Reading a file like that has three important phases:
The disc controller can typically hold a couple of location+size commands queued so that it can be seeking and starting to read from disc while the previous query results is being transferred to main memory. However capacity for commands is limited and operatingssystems typically predict you are going to need more sector of a file you have been bulk reading so operating systems often queue commands in advance to keep the command buffer full when there is work to do. Adding more processes reading from the same disc does not increase the size of the hardware command queue.
Files tend to be stored in groups of adjacent sectors (though not strictly so) and not having to seek to another track is always faster than seeking, with fastest being to just continue reading the next adjacent sector. So adding multiple processes each demanding to move to a different section of the disk to read, represents contention for the read head that is going to be slower than just reading continuous blocks (unless data placement is planned out very very carefully ahead of time.)
The hardware to transfer data from the disk to the drive controller is always bandwidth limited and the hardware to do DMA from the controller to main memory is always bandwidth limited. In some cases the controller can DMA faster than one drive can read, so sometimes you can benefit from splitting data onto two drives attached to the same controller. Carefully planned RAID systems can sometimes make the most of a controller with multiple drives. But even then you need to have used careful planning indeed for having multiple requests for parts of the same file to not be interfering with each other.
If you do split the reading up then you would need some way to tell each worker how to quickly locate the beginning of a record to read from, so that processes do not start reading in the middle of a line. If the text file does not use fixed length lines and has not been indexed ahead of time, ending up in the middle of a record is more likely than not.

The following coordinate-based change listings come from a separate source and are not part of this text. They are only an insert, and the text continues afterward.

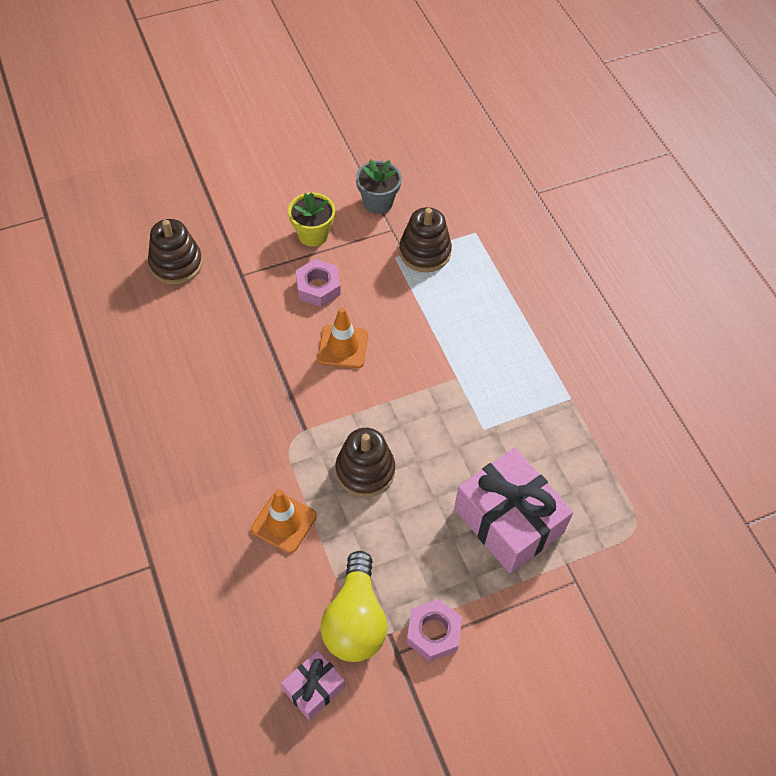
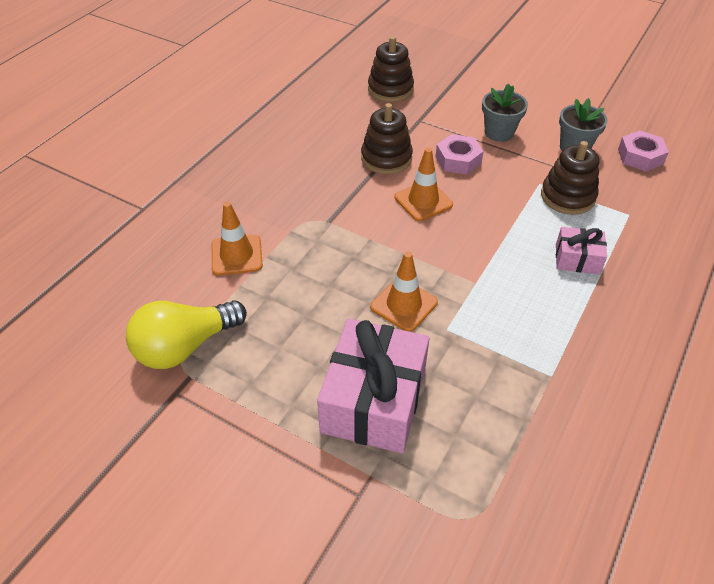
camera: 55 degrees right, 10 degrees down
pink gift [281,650,345,720] -> pink gift moved to [556,227,607,274]
yellow flower pot [288,192,335,247] -> grey flower pot [482,83,528,142]
brown stacking toy [336,428,395,497] -> brown stacking toy moved to [361,103,413,174]
pink nut [407,599,462,662] -> pink nut moved to [618,130,669,172]
none -> orange traffic cone [370,251,438,332]

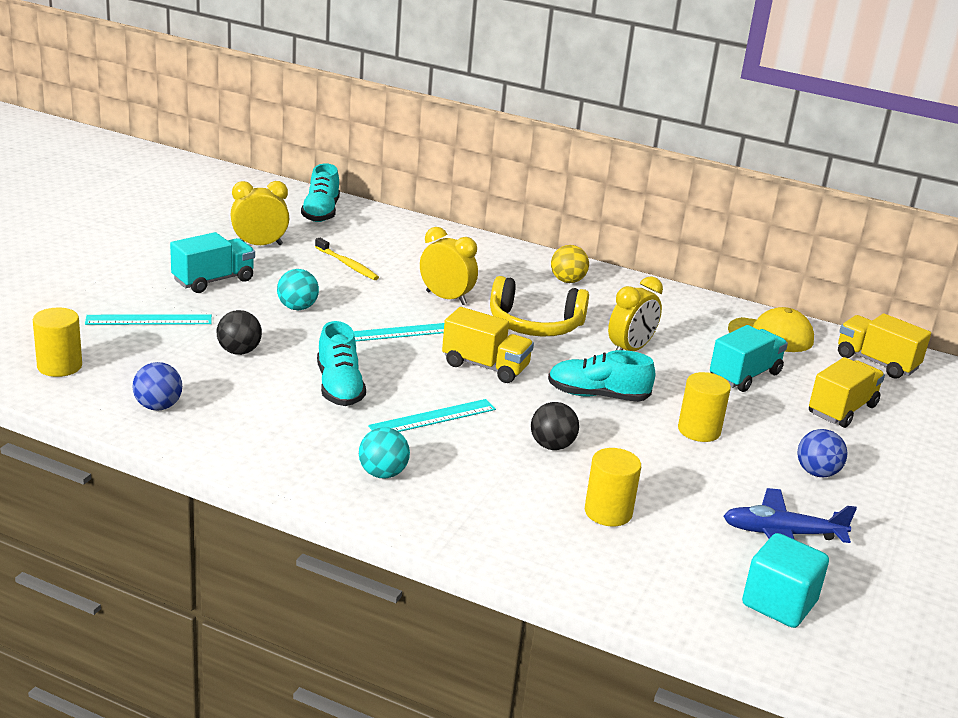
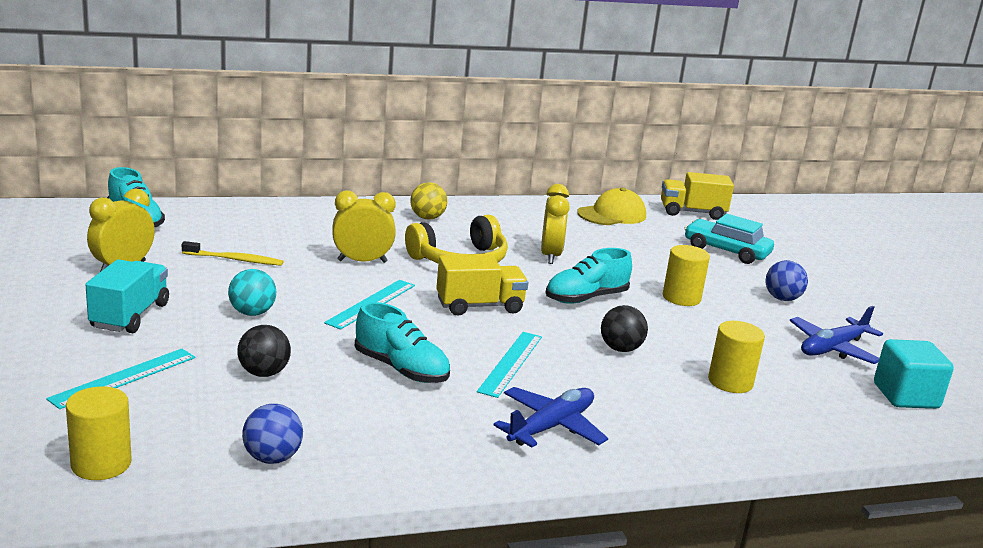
camera: 40 degrees left, 5 degrees down
turquoise ball [359,427,410,479] -> blue plane [493,387,608,448]
turquoise truck [710,325,788,392] -> none
yellow truck [809,357,885,428] -> turquoise car [684,214,774,264]

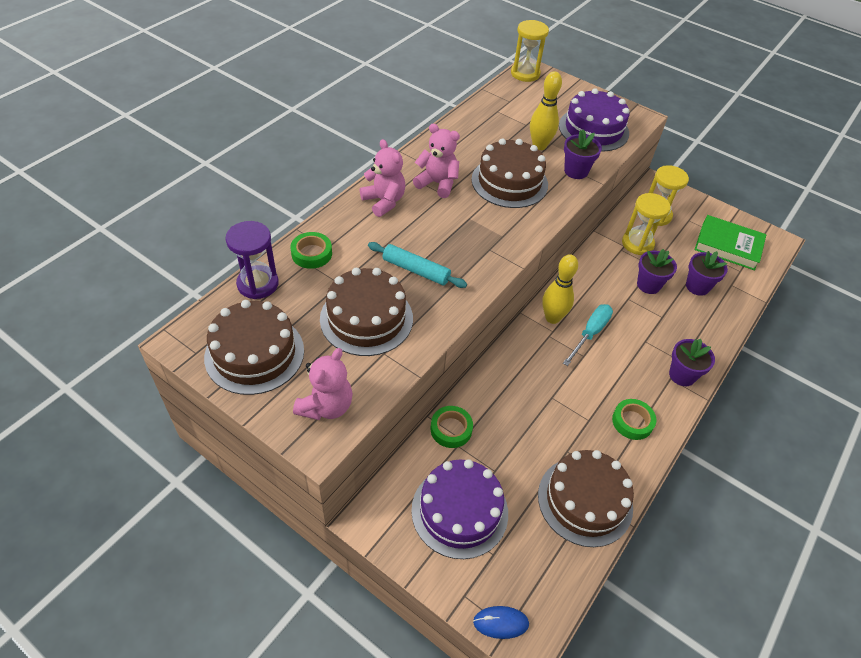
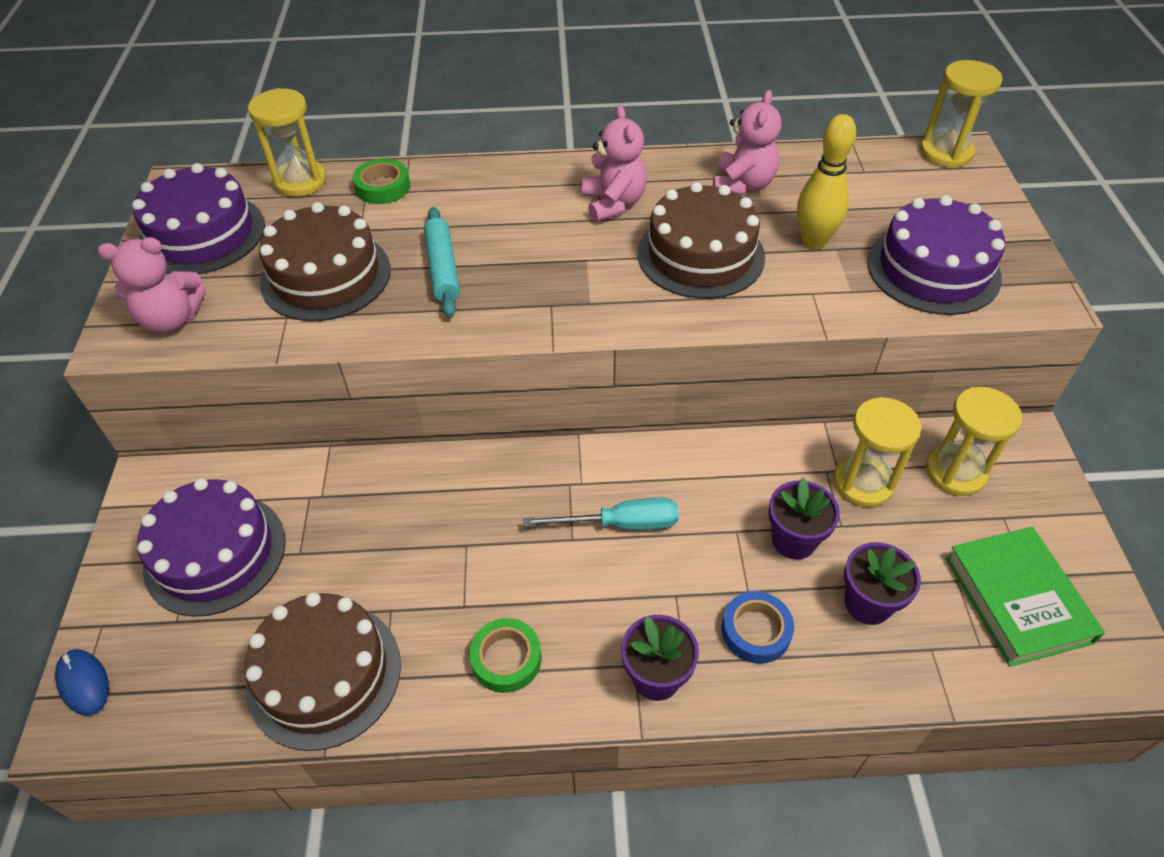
camera: 55 degrees right, 0 degrees up
brown cake [204,300,304,395] -> purple cake [132,163,265,274]
purple hourglass [226,221,279,299] -> yellow hourglass [248,88,327,197]
pink teddy bear [360,139,406,217] -> pink teddy bear moved to [713,90,781,196]
green tape [431,406,473,448] -> none
yellow bowling pin [542,254,578,324] -> none
purple flower pot [564,129,602,179] -> none
none -> blue tape [722,591,794,664]

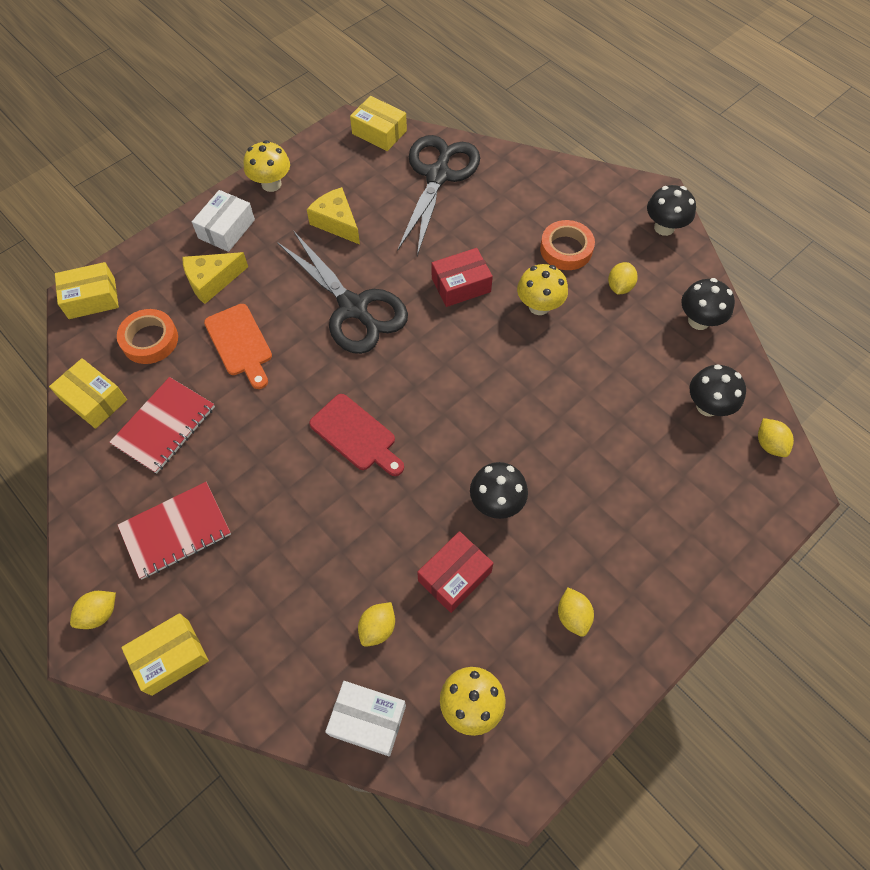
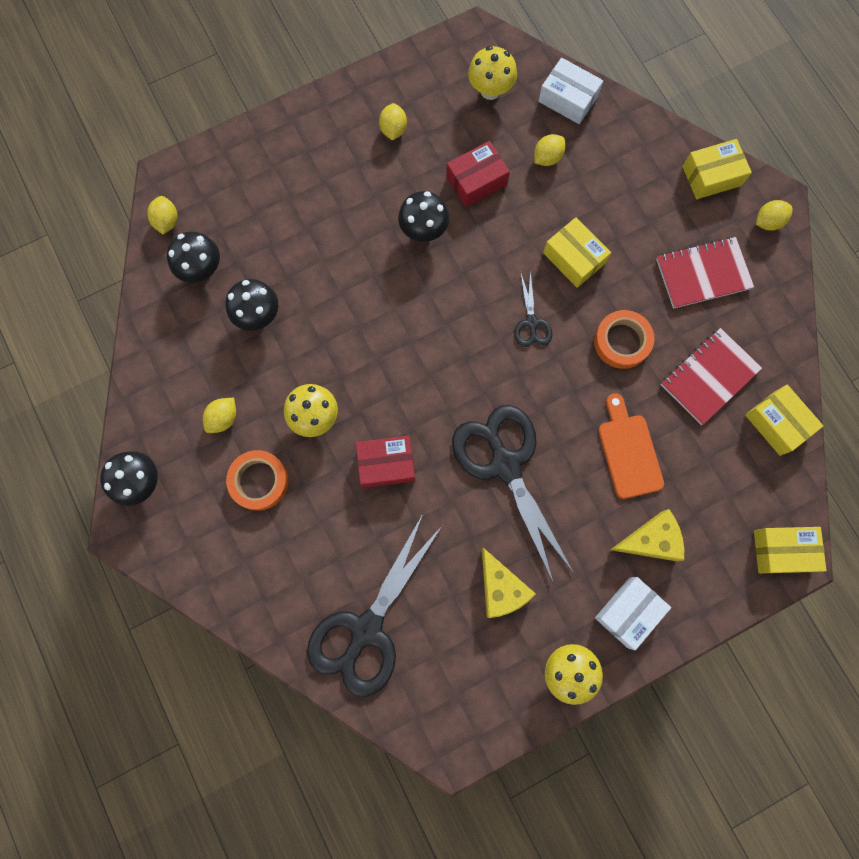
camera: 165 degrees left, 15 degrees up
orange tape [117,309,178,364] -> orange tape moved to [594,310,654,369]
red cutting board [309,394,404,476] -> black scissors [514,270,552,347]
yellow box [350,96,407,151] -> yellow box moved to [543,217,611,288]
black mushroom [681,278,735,330] -> black mushroom moved to [225,279,278,331]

A situation where it is possible to gain by having multiple readers, is a situation where parsing the text into binary is fairly complicated and is slower than reading from disc. In such cases it can make sense to have multiple processes reading keeping the disk busy while a worker puzzles out the chunk read in. However typical conversion of text representation of numbers to the binary number is faster than disk is so this does not help for most plain text files. Now if you were adding each point into a large kdtree as it is read in...
For typical files, adding more workers makes things slower. There are files that can benefit, but those tend to be delegated to database software that takes care of generating and controlling the threads.
The third phase is writing to disc. If you have one worker writing to the same disc that another is reading from then again you have contention for hardware.